··· RECORDS SUPPLIED
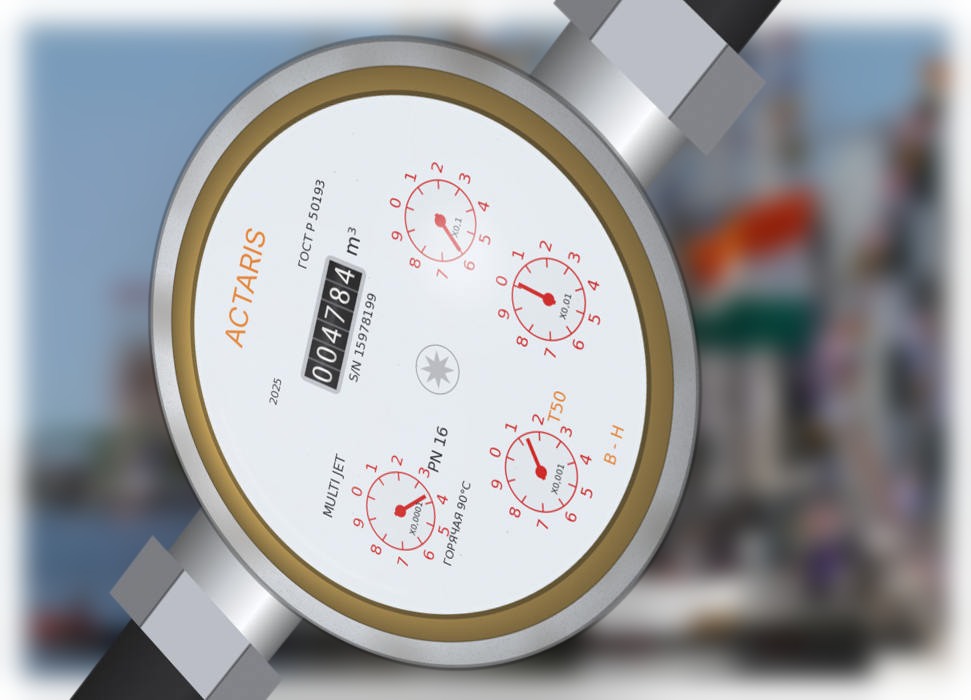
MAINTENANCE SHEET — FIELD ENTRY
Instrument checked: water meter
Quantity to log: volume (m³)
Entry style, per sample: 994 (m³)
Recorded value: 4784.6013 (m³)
······
··· RECORDS SUPPLIED
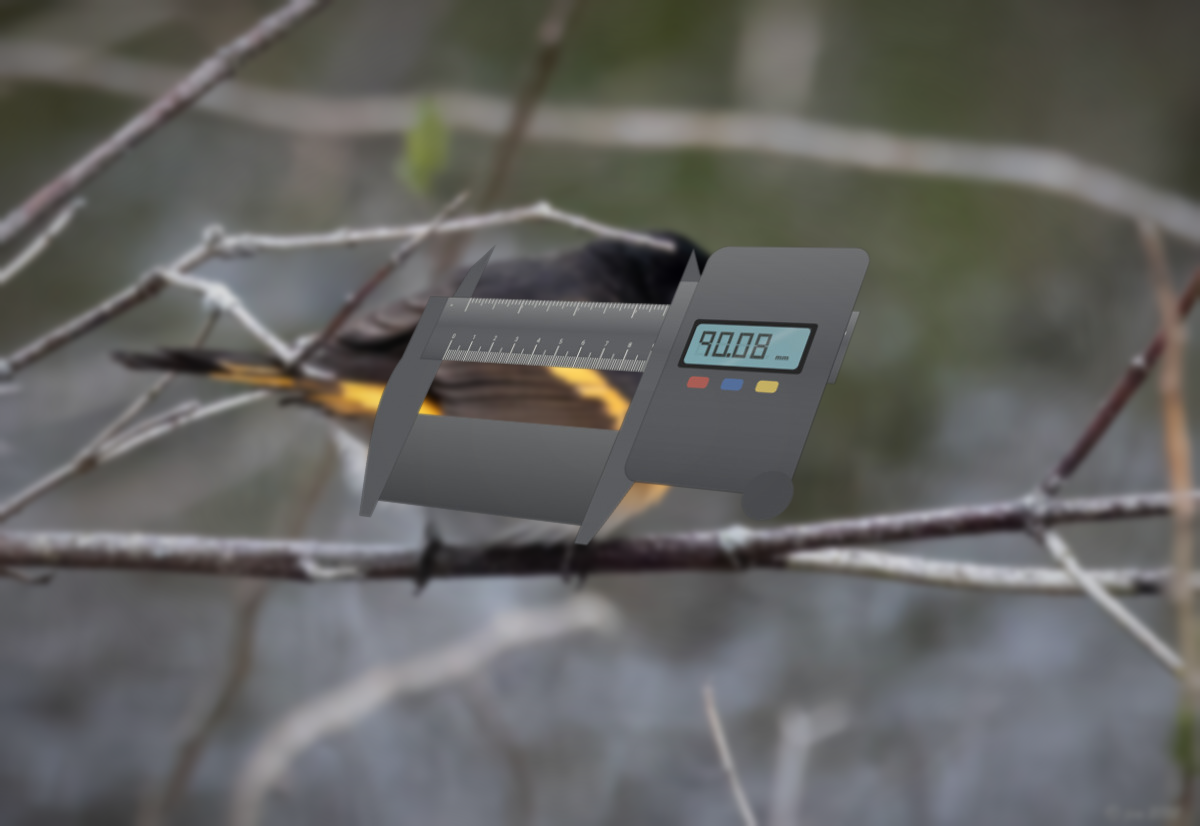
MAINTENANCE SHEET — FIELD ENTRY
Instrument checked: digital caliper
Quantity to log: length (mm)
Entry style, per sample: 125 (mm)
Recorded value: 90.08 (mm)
······
··· RECORDS SUPPLIED
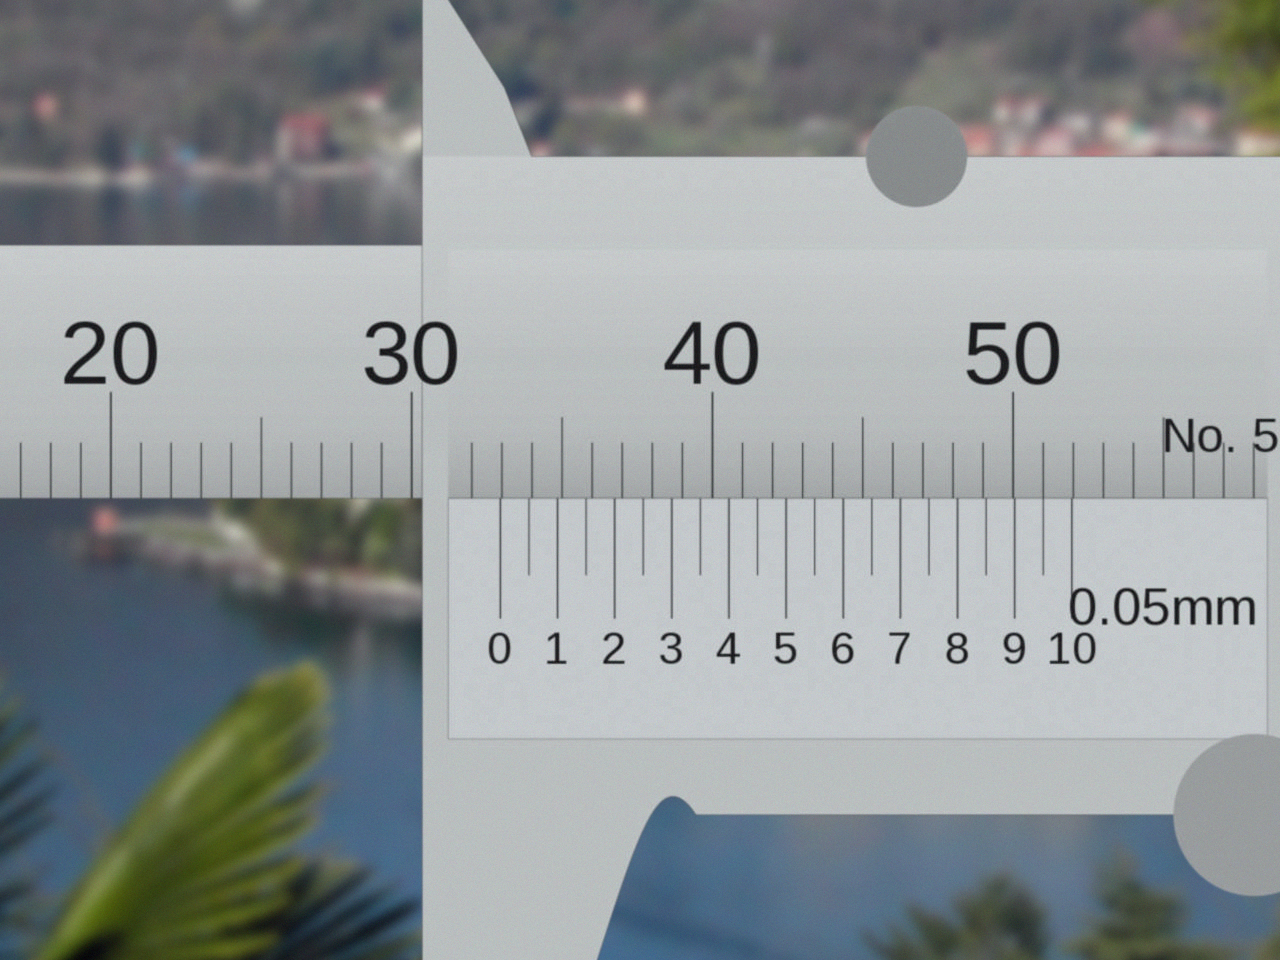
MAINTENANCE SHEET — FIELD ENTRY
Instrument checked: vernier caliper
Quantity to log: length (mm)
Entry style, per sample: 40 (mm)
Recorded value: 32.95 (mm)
······
- JOB ITEM
Show every line above that contains the string "Instrument", matching case exactly.

- YOUR RESPONSE
Instrument checked: water meter
Instrument checked: digital caliper
Instrument checked: vernier caliper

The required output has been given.